Cette semaine, les écrivaines explorent leur relation aux mots : ceux mêmes qu’elle a inventés précédemment, et qu’elle resculpte sans cesse, pour Claire-Louise Bennett ; le langage de l’exil et celui de sa langue d’accueil, qu’elle a fini par faire sienne, pour Silvia Baron-Supervielle ; les méditations d’un chien hédoniste pour l’autrice jeunesse Anne Brouillard. Pierre Pelot nous conte, quant à lui, la fable noire d’une vengeance, juste après la guerre de Sécession, renouant avec le western. Côté essais, une enquête de Didier Guignard sur la dernière révolte algérienne contre la colonisation, en 1871, nuance ce que l’histoire a retenu un peu schématiquement comme une défaite des paysans.

ROMAN. « Caisse 19 », de Claire-Louise Bennett

Dans son deuxième roman, Claire-Louise-Bennett peint les miniatures de sa jeunesse, soumise à ses « imaginations suprêmement aberrantes » : son rêve de trouver un rouge à lèvres de la couleur exacte du sang de ses règles, l’arrogance de ses petits amis, sa liaison tempétueuse avec les livres – ah, la supériorité des pages de gauche sur celles de droite…

Succédant à L’Etang (L’Olivier, 2018), Caisse 19 est l’histoire des mots de l’écrivaine britannique. Dans une spirale de phrases scandées, chatoyantes, qui jouent sur la réitération et les énumérations drolatiques, se tricote une ritournelle de révolte : comment faire parler ses ombres ? Dans un dialogue avec elle-même et ses personnages, elle met à nu les accidents de la remémoration. Relisant après coup les romans qui l’ont constituée, elle découvre qu’elle les a interprétés selon le biais de sa conscience en devenir. Les livres ne sont pas une réalité stable, ni quand on les lit ni quand on les relit.
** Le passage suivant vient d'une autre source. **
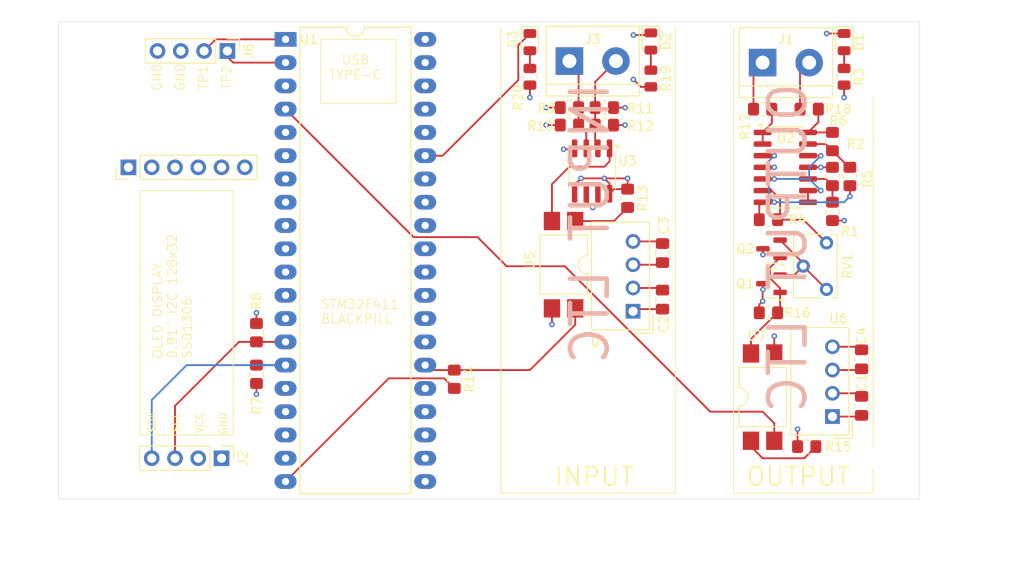
<source format=kicad_pcb>
(kicad_pcb
	(version 20240108)
	(generator "pcbnew")
	(generator_version "8.0")
	(general
		(thickness 1.6)
		(legacy_teardrops no)
	)
	(paper "A4")
	(layers
		(0 "F.Cu" signal)
		(1 "In1.Cu" power "GND")
		(2 "In2.Cu" power "VCC")
		(31 "B.Cu" signal)
		(32 "B.Adhes" user "B.Adhesive")
		(33 "F.Adhes" user "F.Adhesive")
		(34 "B.Paste" user)
		(35 "F.Paste" user)
		(36 "B.SilkS" user "B.Silkscreen")
		(37 "F.SilkS" user "F.Silkscreen")
		(38 "B.Mask" user)
		(39 "F.Mask" user)
		(40 "Dwgs.User" user "User.Drawings")
		(41 "Cmts.User" user "User.Comments")
		(42 "Eco1.User" user "User.Eco1")
		(43 "Eco2.User" user "User.Eco2")
		(44 "Edge.Cuts" user)
		(45 "Margin" user)
		(46 "B.CrtYd" user "B.Courtyard")
		(47 "F.CrtYd" user "F.Courtyard")
		(48 "B.Fab" user)
		(49 "F.Fab" user)
		(50 "User.1" user)
		(51 "User.2" user)
		(52 "User.3" user)
		(53 "User.4" user)
		(54 "User.5" user)
		(55 "User.6" user)
		(56 "User.7" user)
		(57 "User.8" user)
		(58 "User.9" user)
	)
	(setup
		(stackup
			(layer "F.SilkS"
				(type "Top Silk Screen")
			)
			(layer "F.Paste"
				(type "Top Solder Paste")
			)
			(layer "F.Mask"
				(type "Top Solder Mask")
				(thickness 0.01)
			)
			(layer "F.Cu"
				(type "copper")
				(thickness 0.035)
			)
			(layer "dielectric 1"
				(type "prepreg")
				(thickness 0.1)
				(material "FR4")
				(epsilon_r 4.5)
				(loss_tangent 0.02)
			)
			(layer "In1.Cu"
				(type "copper")
				(thickness 0.035)
			)
			(layer "dielectric 2"
				(type "core")
				(thickness 1.24)
				(material "FR4")
				(epsilon_r 4.5)
				(loss_tangent 0.02)
			)
			(layer "In2.Cu"
				(type "copper")
				(thickness 0.035)
			)
			(layer "dielectric 3"
				(type "prepreg")
				(thickness 0.1)
				(material "FR4")
				(epsilon_r 4.5)
				(loss_tangent 0.02)
			)
			(layer "B.Cu"
				(type "copper")
				(thickness 0.035)
			)
			(layer "B.Mask"
				(type "Bottom Solder Mask")
				(thickness 0.01)
			)
			(layer "B.Paste"
				(type "Bottom Solder Paste")
			)
			(layer "B.SilkS"
				(type "Bottom Silk Screen")
			)
			(copper_finish "None")
			(dielectric_constraints no)
		)
		(pad_to_mask_clearance 0)
		(allow_soldermask_bridges_in_footprints no)
		(pcbplotparams
			(layerselection 0x00010fc_ffffffff)
			(plot_on_all_layers_selection 0x0000000_00000000)
			(disableapertmacros no)
			(usegerberextensions no)
			(usegerberattributes yes)
			(usegerberadvancedattributes yes)
			(creategerberjobfile yes)
			(dashed_line_dash_ratio 12.000000)
			(dashed_line_gap_ratio 3.000000)
			(svgprecision 4)
			(plotframeref no)
			(viasonmask no)
			(mode 1)
			(useauxorigin no)
			(hpglpennumber 1)
			(hpglpenspeed 20)
			(hpglpendiameter 15.000000)
			(pdf_front_fp_property_popups yes)
			(pdf_back_fp_property_popups yes)
			(dxfpolygonmode yes)
			(dxfimperialunits yes)
			(dxfusepcbnewfont yes)
			(psnegative no)
			(psa4output no)
			(plotreference yes)
			(plotvalue yes)
			(plotfptext yes)
			(plotinvisibletext no)
			(sketchpadsonfab no)
			(subtractmaskfromsilk no)
			(outputformat 1)
			(mirror no)
			(drillshape 1)
			(scaleselection 1)
			(outputdirectory "")
		)
	)
	(net 0 "")
	(net 1 "GND")
	(net 2 "5V")
	(net 3 "Net-(J1-Pin_1)")
	(net 4 "Net-(J1-Pin_2)")
	(net 5 "I2C1_SCL")
	(net 6 "I2C1_SDA")
	(net 7 "Net-(J3-Pin_2)")
	(net 8 "Net-(J3-Pin_1)")
	(net 9 "unconnected-(J4-Pin_2-Pad2)")
	(net 10 "unconnected-(J4-Pin_4-Pad4)")
	(net 11 "unconnected-(J4-Pin_3-Pad3)")
	(net 12 "unconnected-(J4-Pin_1-Pad1)")
	(net 13 "VCC_LTC_OUT")
	(net 14 "GND_LTC_OUT")
	(net 15 "Net-(U2C-+)")
	(net 16 "Net-(U2B--)")
	(net 17 "Net-(U2A-+)")
	(net 18 "Net-(U2D--)")
	(net 19 "Net-(R18-Pad1)")
	(net 20 "VCC_LTC_IN")
	(net 21 "GND_LTC_IN")
	(net 22 "Net-(R13-Pad2)")
	(net 23 "LTC_IN")
	(net 24 "3V3")
	(net 25 "Net-(R15-Pad2)")
	(net 26 "Net-(U2A--)")
	(net 27 "unconnected-(U1-PB9-Pad17)")
	(net 28 "unconnected-(U1-PA4-Pad30)")
	(net 29 "unconnected-(U1-PA11-Pad8)")
	(net 30 "unconnected-(U1-PA6-Pad32)")
	(net 31 "unconnected-(U1-PB8-Pad16)")
	(net 32 "unconnected-(U1-PB5-Pad13)")
	(net 33 "unconnected-(U1-PA12-Pad9)")
	(net 34 "unconnected-(U1-NRST-Pad25)")
	(net 35 "unconnected-(U1-PA9-Pad6)")
	(net 36 "unconnected-(U1-PA7-Pad33)")
	(net 37 "unconnected-(U1-PA1-Pad27)")
	(net 38 "unconnected-(U1-PC15-Pad24)")
	(net 39 "unconnected-(U1-PA15-Pad10)")
	(net 40 "LTC_OUT")
	(net 41 "unconnected-(U1-PB0-Pad34)")
	(net 42 "unconnected-(U1-VBAT-Pad21)")
	(net 43 "unconnected-(U1-PA10-Pad7)")
	(net 44 "unconnected-(U1-PC13-Pad22)")
	(net 45 "TP1")
	(net 46 "unconnected-(U1-PA8-Pad5)")
	(net 47 "TP2")
	(net 48 "unconnected-(U1-PA2-Pad28)")
	(net 49 "unconnected-(U1-PA5-Pad31)")
	(net 50 "unconnected-(U1-PB4-Pad12)")
	(net 51 "unconnected-(U1-PA3-Pad29)")
	(net 52 "unconnected-(U1-PB2-Pad36)")
	(net 53 "unconnected-(U1-PC14-Pad23)")
	(net 54 "unconnected-(U1-PB3-Pad11)")
	(net 55 "unconnected-(U1-PB14-Pad3)")
	(net 56 "Net-(U2B-+)")
	(net 57 "Net-(U3-Pad1)")
	(net 58 "unconnected-(U3-Pad7)")
	(net 59 "LTC_OUT_ISOLATED2")
	(net 60 "LTC_OUT_ISOLATED1")
	(net 61 "Net-(D1-A)")
	(net 62 "Net-(D2-A)")
	(net 63 "LTC_IN_OK")
	(net 64 "Net-(D3-A)")
	(net 65 "unconnected-(J4-Pin_6-Pad6)")
	(net 66 "unconnected-(J4-Pin_5-Pad5)")
	(net 67 "unconnected-(U1-3V3-Pad38)")
	(net 68 "unconnected-(U1-PB10-Pad37)")
	(footprint "Package_SO:SOIC-14_3.9x8.7mm_P1.27mm" (layer "F.Cu") (at 101.535 54.61))
	(footprint "Resistor_SMD:R_0805_2012Metric_Pad1.20x1.40mm_HandSolder" (layer "F.Cu") (at 77.97 49.9975 180))
	(footprint "MountingHole:MountingHole_3.2mm_M3" (layer "F.Cu") (at 112.395 86.36))
	(footprint "Capacitor_SMD:C_0805_2012Metric_Pad1.18x1.45mm_HandSolder" (layer "F.Cu") (at 88.13 69.0475 -90))
	(footprint "Resistor_SMD:R_0805_2012Metric_Pad1.20x1.40mm_HandSolder" (layer "F.Cu") (at 99.695 70.485))
	(footprint "Resistor_SMD:R_0805_2012Metric" (layer "F.Cu") (at 107.95 44.7275 -90))
	(footprint "Resistor_SMD:R_0805_2012Metric_Pad1.20x1.40mm_HandSolder" (layer "F.Cu") (at 81.78 49.9975 180))
	(footprint "Potentiometer_THT:Potentiometer_Bourns_3266W_Vertical" (layer "F.Cu") (at 106.03 67.93 -90))
	(footprint "Capacitor_SMD:C_0805_2012Metric_Pad1.18x1.45mm_HandSolder" (layer "F.Cu") (at 88.13 63.9675 -90))
	(footprint "Connector_PinHeader_2.54mm:PinHeader_1x04_P2.54mm_Vertical" (layer "F.Cu") (at 40.64 41.91 -90))
	(footprint "MountingHole:MountingHole_3.2mm_M3" (layer "F.Cu") (at 67.945 86.36))
	(footprint "Resistor_SMD:R_0805_2012Metric_Pad1.20x1.40mm_HandSolder" (layer "F.Cu") (at 106.68 51.8 90))
	(footprint "MountingHole:MountingHole_3.2mm_M3" (layer "F.Cu") (at 92.71 86.36))
	(footprint "LED_SMD:LED_0805_2012Metric" (layer "F.Cu") (at 86.86 40.8775 -90))
	(footprint "Package_DIP:SMDIP-4_W9.53mm" (layer "F.Cu") (at 99.06 79.69 90))
	(footprint "Resistor_SMD:R_0805_2012Metric_Pad1.20x1.40mm_HandSolder" (layer "F.Cu") (at 43.815 72.66 -90))
	(footprint "LED_SMD:LED_0805_2012Metric" (layer "F.Cu") (at 73.66 40.9425 -90))
	(footprint "Resistor_SMD:R_0805_2012Metric_Pad1.20x1.40mm_HandSolder" (layer "F.Cu") (at 108.585 55.61 90))
	(footprint "Capacitor_SMD:C_0805_2012Metric_Pad1.18x1.45mm_HandSolder" (layer "F.Cu") (at 109.855 80.645 -90))
	(footprint "Resistor_SMD:R_0805_2012Metric_Pad1.20x1.40mm_HandSolder" (layer "F.Cu") (at 81.78 48.0925))
	(footprint "Connector_PinHeader_2.54mm:PinHeader_1x06_P2.54mm_Vertical" (layer "F.Cu") (at 29.845 54.61 90))
	(footprint "Converter_DCDC:Converter_DCDC_TRACO_TME_03xxS_05xxS_12xxS_Single_THT" (layer "F.Cu") (at 106.68 81.8125 180))
	(footprint "MountingHole:MountingHole_3.2mm_M3" (layer "F.Cu") (at 26.035 43.18))
	(footprint "Resistor_SMD:R_0805_2012Metric" (layer "F.Cu") (at 86.86 44.9175 -90))
	(footprint "Resistor_SMD:R_0805_2012Metric_Pad1.20x1.40mm_HandSolder" (layer "F.Cu") (at 106.68 55.61 90))
	(footprint "Connector_PinHeader_2.54mm:PinHeader_1x04_P2.54mm_Vertical" (layer "F.Cu") (at 40.005 86.36 -90))
	(footprint "LED_SMD:LED_0805_2012Metric" (layer "F.Cu") (at 107.95 40.9425 -90))
	(footprint "Resistor_SMD:R_0805_2012Metric_Pad1.20x1.40mm_HandSolder" (layer "F.Cu") (at 77.97 48.0925))
	(footprint "Package_TO_SOT_SMD:SOT-23" (layer "F.Cu") (at 100.0275 63.5 180))
	(footprint "Converter_DCDC:Converter_DCDC_TRACO_TME_03xxS_05xxS_12xxS_Single_THT" (layer "F.Cu") (at 84.92 70.3175 180))
	(footprint "Capacitor_SMD:C_0805_2012Metric_Pad1.18x1.45mm_HandSolder" (layer "F.Cu") (at 109.855 75.565 -90))
	(footprint "MountingHole:MountingHole_3.2mm_M3" (layer "F.Cu") (at 92.71 43.18))
	(footprint "Package_TO_SOT_SMD:SOT-23" (layer "F.Cu") (at 100.0275 67.31 180))
	(footprint "Resistor_SMD:R_0805_2012Metric_Pad1.20x1.40mm_HandSolder" (layer "F.Cu") (at 43.815 77.2 90))
	(footprint "TerminalBlock:TerminalBlock_bornier-2_P5.08mm" (layer "F.Cu") (at 77.97 43.0125))
	(footprint "Resistor_SMD:R_0805_2012Metric_Pad1.20x1.40mm_HandSolder" (layer "F.Cu") (at 65.405 77.74 -90))
	(footprint "MountingHole:MountingHole_3.2mm_M3" (layer "F.Cu") (at 67.945 43.18))
	(footprint "TerminalBlock:TerminalBlock_bornier-2_P5.08mm" (layer "F.Cu") (at 99.06 43.18))
	(footprint "Resistor_SMD:R_0805_2012Metric_Pad1.20x1.40mm_HandSolder" (layer "F.Cu") (at 99.695 60.325 180))
	(footprint "Resistor_SMD:R_0805_2012Metric_Pad1.20x1.40mm_HandSolder" (layer "F.Cu") (at 104.14 48.26 180))
	(footprint "Resistor_SMD:R_0805_2012Metric_Pad1.20x1.40mm_HandSolder"
		(layer "F.Cu")
		(uuid "d14fddad-8681-4521-b3dd-6cb0141c56a6")
		(at 99.06 48.26 180)
		(descr "Resistor SMD 0805 (2012 Metric), square (rectangular) end terminal, IPC_7351 nominal with elongated pad for handsoldering. (Body size source: IPC-SM-782 page 72, https://www.pcb-3d.com/wordpress/wp-content/uploads/ipc-sm-782a_amendment_1_and_2.pdf), generated with kicad-footprint-generator")
		(tags "resistor handsolder")
		(property "Reference" "R17"
			(at 1.905 -1.905 90)
			(layer "F.SilkS")
			(uuid "f941a4ca-85bd-4807-8d3b-29d0c0ce0117")
			(effects
				(font
					(size 1 1)
					(thickness 0.15)
				)
			)
		)
		(property "Value" "100"
			(at 0 1.65 0)
			(layer "F.Fab")
			(uuid "7adf10fc-dc11-47fa-ab0c-9e32d83c8973")
			(effects
				(font
					(size 1 1)
					(thickness 0.15)
				)
			)
		)
		(property "Footprint" "Resistor_SMD:R_0805_2012Metric_Pad1.20x1.40mm_HandSolder"
			(at 0 0 180)
			(unlocked yes)
			(layer "F.Fab")
			(hide yes)
			(uuid "89e874a1-b489-4486-8d00-73905eb4f8e3")
			(effects
				(font
					(size 1.27 1.27)
					(thickness 0.15)
				)
			)
		)
		(property "Datasheet" ""
			(at 0 0 180)
			(unlocked yes)
			(layer "F.Fab")
			(hide yes)
			(uuid "f0c9877e-cdad-4ff5-bd69-79781430087c")
			(effects
				(font
					(size 1.27 1.27)
					(thickness 0.15)
				)
			)
		)
		(property "Description" "Resistor"
			(at 0 0 180)
			(unlocked yes)
			(layer "F.Fab")
			(hide yes)
			(uuid "bcbb9788-b3c4-4088-ba75-e06f0c4b5be1")
			(effects
				(font
					(size 1.27 1.27)
					(thickness 0.15)
				)
			)
		)
		(property ki_fp_filters "R_*")
		(path "/e80bdccd-4806-4a9a-9af7-6c69d96f6074")
		(sheetname "Root")
		(sheetfile "stm32_ltc_encoder.kicad_sch")
		(attr smd)
		(fp_line
			(start -0.227064 0.735)
			(end 0.227064 0.735)
			(stroke
				(width 0.12)
				(type solid)
			)
			(layer 
... [364189 chars truncated]
</source>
Toute en malice frondeuse, la narratrice se promène dans son roman comme dans sa vie, mettant en scène la difficile appropriation du moi, le processus de la mémoire qui se déplie. « Mais que sais-je d’elle au juste, de cette fille assise à cette table, et que j’étais ? », interroge-t-elle. Pour rendre possible un « je » qui soit le sien, elle fait des détours par le « nous », par le « elle », exposant les stratégies nécessaires pour faire advenir une figure de femme et d’écrivaine, qui ne serait pas lavée de ses extravagances. Elle joue au chat et à la souris, changeant de personne à l’intérieur même d’une phrase. Soudain, le « tu » ne renvoie plus au « je », mais à un personnage – c’est au bord de cette passerelle que se lit ce livre impressionnant. Ju. E.